Jadilah buku ini tidak hanya sarat kisah petualangan belaka, tapi juga menyajikan reportase historis yang aktual. Tak hanya berkutat dengan bahasa-bahasa akademis yang rumit-kaku, Ahmad Yunus justru menyajikan bacaan yang informatif dan tentu saja inspiratif. Ahmad Yunus menunjukkan kritik terhadap ke-Indonesia-an kita, juga nasionalisme kita. Sejauh mana sebenarnya kita mengenal Indonesia? Seperti apa realitas Indonesia di lautnya? Dan yang terpenting, mengapa kita harus bangga pada Indonesia? Saya kira, kita punya jawaban sendiri-sendiri atas pertanyaan-pertanyaan itu.

Sayangnya, masih banyak kesalahan-kesalahan redaksi dalam buku ini. Dibanyak tempat terdapat kesalahan-kesalahan teknis penulisan yang mendasar. Salah tulis maupun kesalahan cetaknya. Juga ditemui banyak kalimat yang terkadang tidak sinkron dan ketidak tepatan penyampaian. Kekurangan yang kentara dan sangat di sayangkan adalah ritme narasi yang tiba-tiba anjlok di bagian-bagian akhir buku ini. Di awal-awal Ahmad Yunus seperti kebanjiran ide-ide dan menulis sangat detail. Namun seiring dengan berakhirnya ekspedisinya, ia tiba-tiba menurunkan tensi dan menulis dengan narasi yang datar lalu berakhir begitu saja. Antiklimaks yang mengambang.

Lepas dari itu semua, karya Ahmad Yunus ini patutlah diapresiasi. Tak banyak generasi muda seperti Ahmad Yunus yang mau dengan senang hati beranjak dari zona nyaman dan berkeliling Indonesia. Pemuda-pemuda kita masih terlalu suka kongkow-kongkow atau nonton konser artis dari negeri seberang. Sudah saatnya kita bangun dari itu semua. Indonesia masih butuh cinta kita. Kalau kita, putra-putri Indonesia, yang mencintainya lalu siapa lagi?

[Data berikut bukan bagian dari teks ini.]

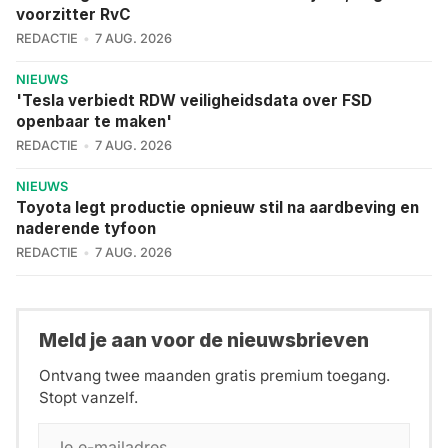
voorzitter RvC
REDACTIE
7 AUG. 2026
NIEUWS
'Tesla verbiedt RDW veiligheidsdata over FSD
openbaar te maken'
REDACTIE
7 AUG. 2026
NIEUWS
Toyota legt productie opnieuw stil na aardbeving en
naderende tyfoon
REDACTIE
7 AUG. 2026
Meld je aan voor de nieuwsbrieven
Ontvang twee maanden gratis premium toegang.
Stopt vanzelf.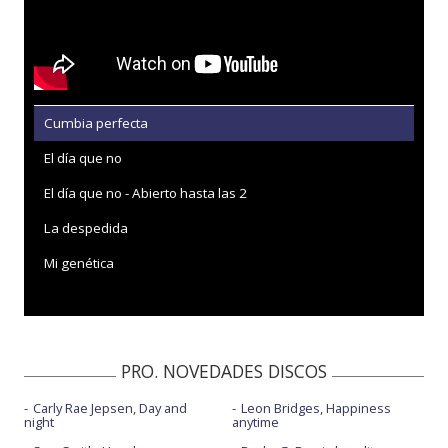
Cumbia perfecta
El día que no
El día que no - Abierto hasta las 2
La despedida
Mi genética
PRO. NOVEDADES DISCOS
Carly Rae Jepsen, Day and
Leon Bridges, Happiness
night
anytime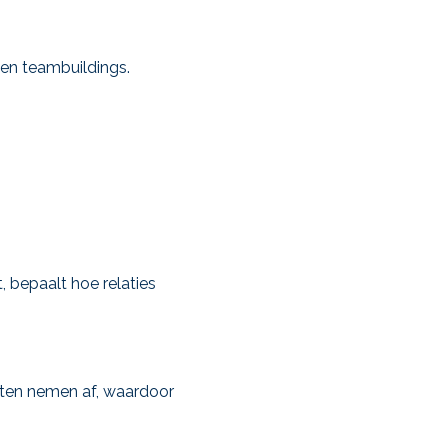
 en teambuildings.
 bepaalt hoe relaties
cten nemen af, waardoor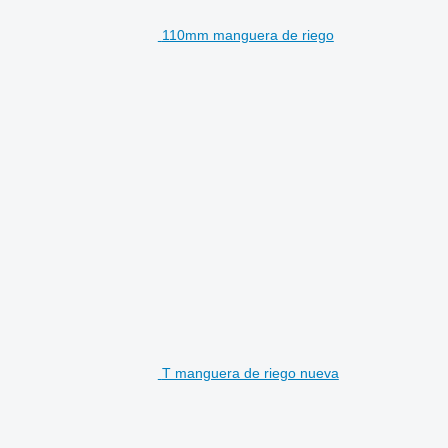
110mm manguera de riego
Т manguera de riego nueva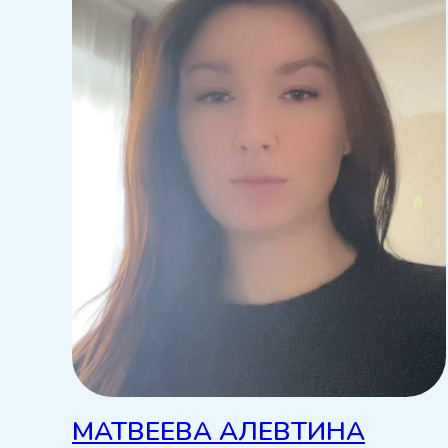
МАТВЕЕВА АЛЕВТИНА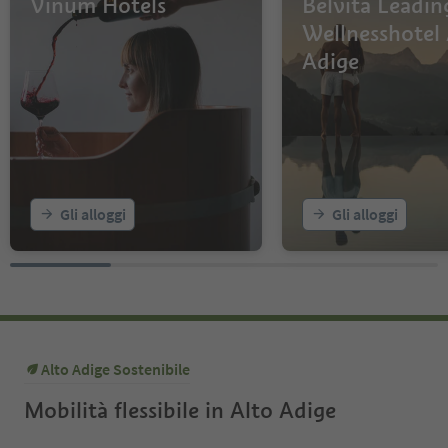
Vinum Hotels
Belvita Leadin
Wellnesshotel 
Adige
Gli alloggi
Gli alloggi
Alto Adige Sostenibile
Mobilità flessibile in Alto Adige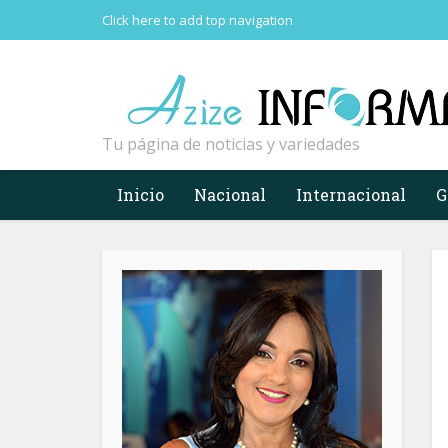
Click here to add top navigation
Tu página de noticias y variedades
Inicio
Nacional
Internacional
G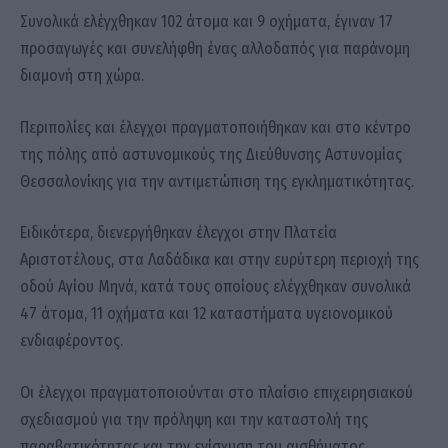
Συνολικά ελέγχθηκαν 102 άτομα και 9 οχήματα, έγιναν 17
προσαγωγές και συνελήφθη ένας αλλοδαπός για παράνομη
διαμονή στη χώρα.
Περιπολίες και έλεγχοι πραγματοποιήθηκαν και στο κέντρο
της πόλης από αστυνομικούς της Διεύθυνσης Αστυνομίας
Θεσσαλονίκης για την αντιμετώπιση της εγκληματικότητας.
Ειδικότερα, διενεργήθηκαν έλεγχοι στην Πλατεία
Αριστοτέλους, στα Λαδάδικα και στην ευρύτερη περιοχή της
οδού Αγίου Μηνά, κατά τους οποίους ελέγχθηκαν συνολικά
47 άτομα, 11 οχήματα και 12 καταστήματα υγειονομικού
ενδιαφέροντος.
Οι έλεγχοι πραγματοποιούνται στο πλαίσιο επιχειρησιακού
σχεδιασμού για την πρόληψη και την καταστολή της
παραβατικότητας και την ενίσχυση του αισθήματος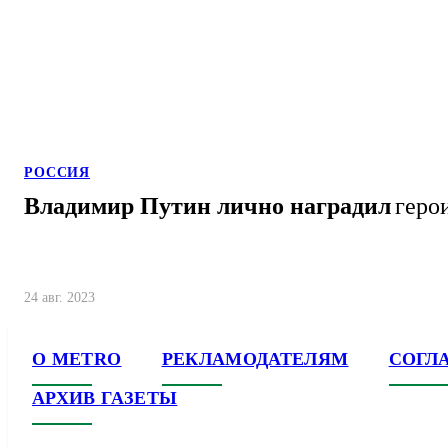
РОССИЯ
Владимир Путин лично наградил
геро
24 авг. 2023
О METRO
РЕКЛАМОДАТЕЛЯМ
СОГЛ
АРХИВ ГАЗЕТЫ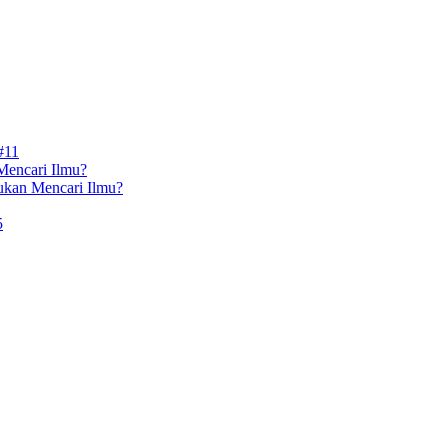
#11
Mencari Ilmu?
ukan Mencari Ilmu?
5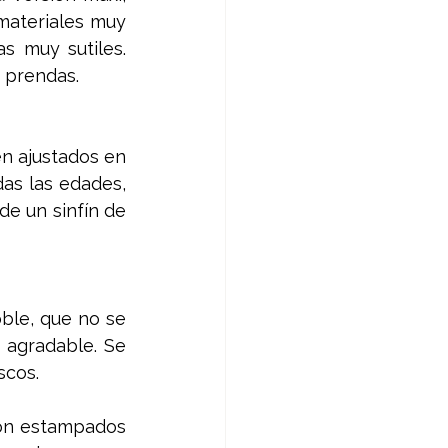
materiales muy 
s muy sutiles. 
 prendas. 
n ajustados en 
as las edades, 
e un sinfín de 
oble, que no se 
agradable. Se 
scos. 
con estampados 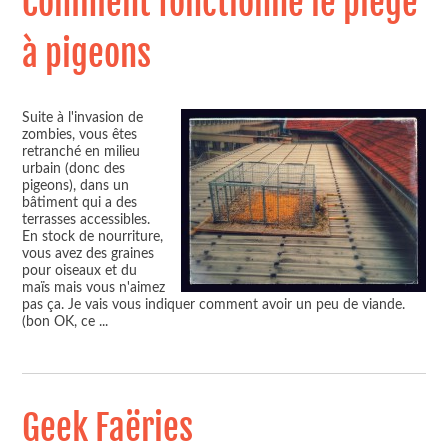
Comment fonctionne le piège
à pigeons
Suite à l'invasion de
zombies, vous êtes
retranché en milieu
urbain (donc des
pigeons), dans un
bâtiment qui a des
terrasses accessibles.
En stock de nourriture,
vous avez des graines
pour oiseaux et du
maïs mais vous n'aimez
pas ça. Je vais vous indiquer comment avoir un peu de viande.
(bon OK, ce
...
Geek Faëries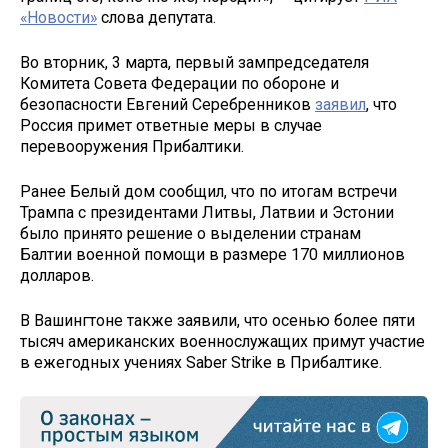
«Новости»
слова депутата.
Во вторник, 3 марта, первый зампредседателя
Комитета Совета Федерации по обороне и
безопасности Евгений Серебренников
заявил
, что
Россия примет ответные меры в случае
перевооружения Прибалтики.
Ранее Белый дом сообщил, что по итогам встречи
Трампа с президентами Литвы, Латвии и Эстонии
было принято решение о выделении странам
Балтии военной помощи в размере 170 миллионов
долларов.
В Вашингтоне также заявили, что осенью более пяти
тысяч американских военнослужащих примут участие
в ежегодных учениях Saber Strike в Прибалтике.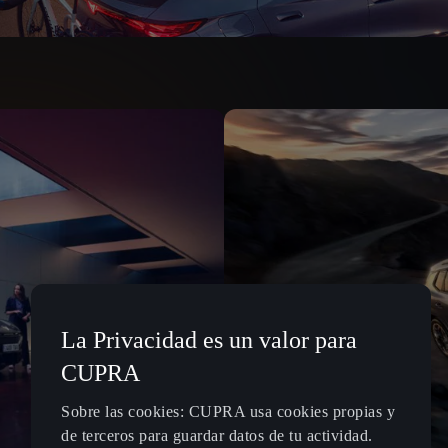
La Privacidad es un valor para
CUPRA
Sobre las cookies: CUPRA usa cookies propias y
de terceros para guardar datos de tu actividad.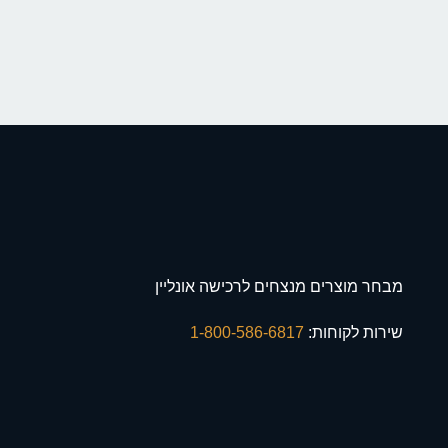
מבחר מוצרים מנצחים לרכישה אונליין
שירות לקוחות:
1-800-586-6817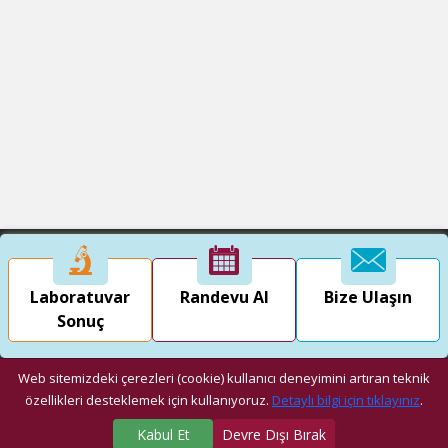
Laboratuvar
Randevu Al
Bize Ulaşın
Sonuç
Web sitemizdeki çerezleri (cookie) kullanıcı deneyimini artıran teknik
özellikleri desteklemek için kullanıyoruz.
Detaylı bilgi için tıklayınız
.
Kabul Et
Devre Dışı Bırak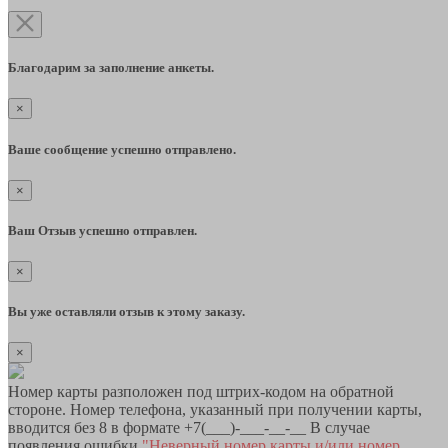
Благодарим за заполнение анкеты.
×
Ваше сообщение успешно отправлено.
×
Ваш Отзыв успешно отправлен.
×
Вы уже оставляли отзыв к этому заказу.
×
Номер карты разположен под штрих-кодом на обратной
стороне. Номер телефона, указанный при получении карты,
вводится без 8 в формате +7(___)-___-__-__ В случае
появления ошибки
"Неверный номер карты и/или номер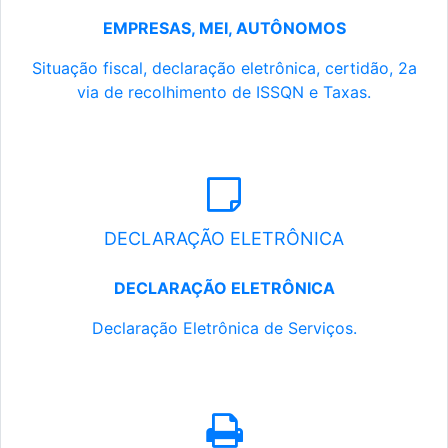
EMPRESAS, MEI, AUTÔNOMOS
Situação fiscal, declaração eletrônica, certidão, 2a
via de recolhimento de ISSQN e Taxas.
DECLARAÇÃO ELETRÔNICA
DECLARAÇÃO ELETRÔNICA
Declaração Eletrônica de Serviços.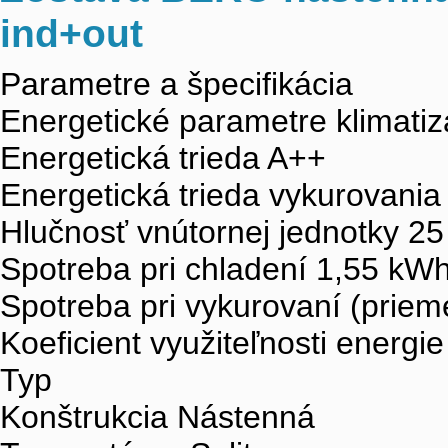
ind+out
Parametre a špecifikácia
Energetické parametre klimatiz
Energetická trieda A++
Energetická trieda vykurovania
Hlučnosť vnútornej jednotky 25
Spotreba pri chladení 1,55 kWh
Spotreba pri vykurovaní (priem
Koeficient využiteľnosti energi
Typ
Konštrukcia Nástenná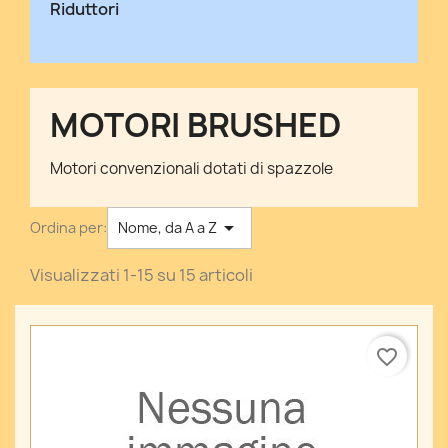
Riduttori
MOTORI BRUSHED
Motori convenzionali dotati di spazzole

Ordina per:
Nome, da A a Z
Visualizzati 1-15 su 15 articoli
favorite_border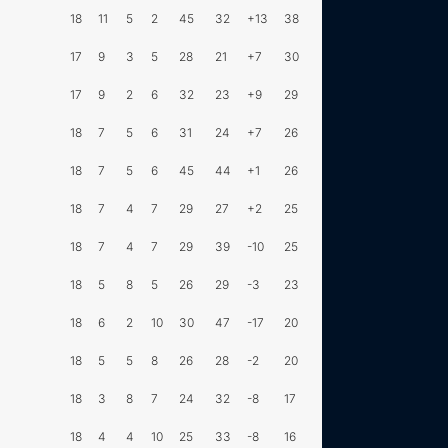
18
11
5
2
45
32
+13
38
17
9
3
5
28
21
+7
30
17
9
2
6
32
23
+9
29
18
7
5
6
31
24
+7
26
18
7
5
6
45
44
+1
26
18
7
4
7
29
27
+2
25
18
7
4
7
29
39
-10
25
18
5
8
5
26
29
-3
23
18
6
2
10
30
47
-17
20
18
5
5
8
26
28
-2
20
18
3
8
7
24
32
-8
17
18
4
4
10
25
33
-8
16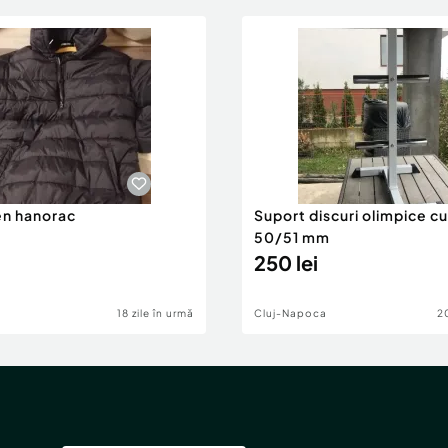
n hanorac
Suport discuri olimpice cu
50/51 mm
250 lei
18 zile în urmă
Cluj-Napoca
20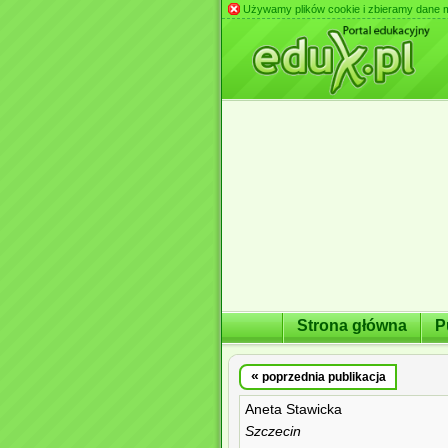
Używamy plików cookie i zbieramy dane m.in
Strona główna
P
«
poprzednia publikacja
Aneta Stawicka
Szczecin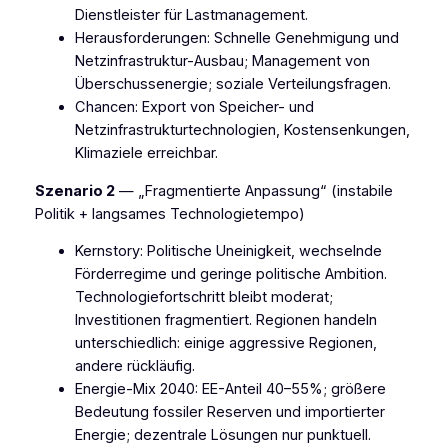
Dienstleister für Lastmanagement.
Herausforderungen: Schnelle Genehmigung und
Netzinfrastruktur-Ausbau; Management von
Überschussenergie; soziale Verteilungsfragen.
Chancen: Export von Speicher- und
Netzinfrastrukturtechnologien, Kostensenkungen,
Klimaziele erreichbar.
Szenario 2
— „Fragmentierte Anpassung“ (instabile
Politik + langsames Technologietempo)
Kernstory: Politische Uneinigkeit, wechselnde
Förderregime und geringe politische Ambition.
Technologiefortschritt bleibt moderat;
Investitionen fragmentiert. Regionen handeln
unterschiedlich: einige aggressive Regionen,
andere rückläufig.
Energie-Mix 2040: EE-Anteil 40–55%; größere
Bedeutung fossiler Reserven und importierter
Energie; dezentrale Lösungen nur punktuell.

Lebih lengkap tentang kisah Ahmad Yunus dan Farid Gaban, baca di laman www.zamrud-khatulistiwa.or.id

Farid Gaban & Ahmad Yunus dalam Ekspedisi Zamrud Khatulistiwa

3 responses

  1. bukunya bisa jadi rekomendasi saya nih buat dibaca kelak 😀

    1. sangat direkomendasikan utk para petualang Indonesia agar mengenal bangsanya sendiri secara utuh menyeluruh. saya juga terkadang kepengen suatu saat menjelajah ke seluruh bumi katulistiwa ini 🙂

  2. wow..jarang-jarang ada buku yg bergenre seperti ini di Indonesia lhoo.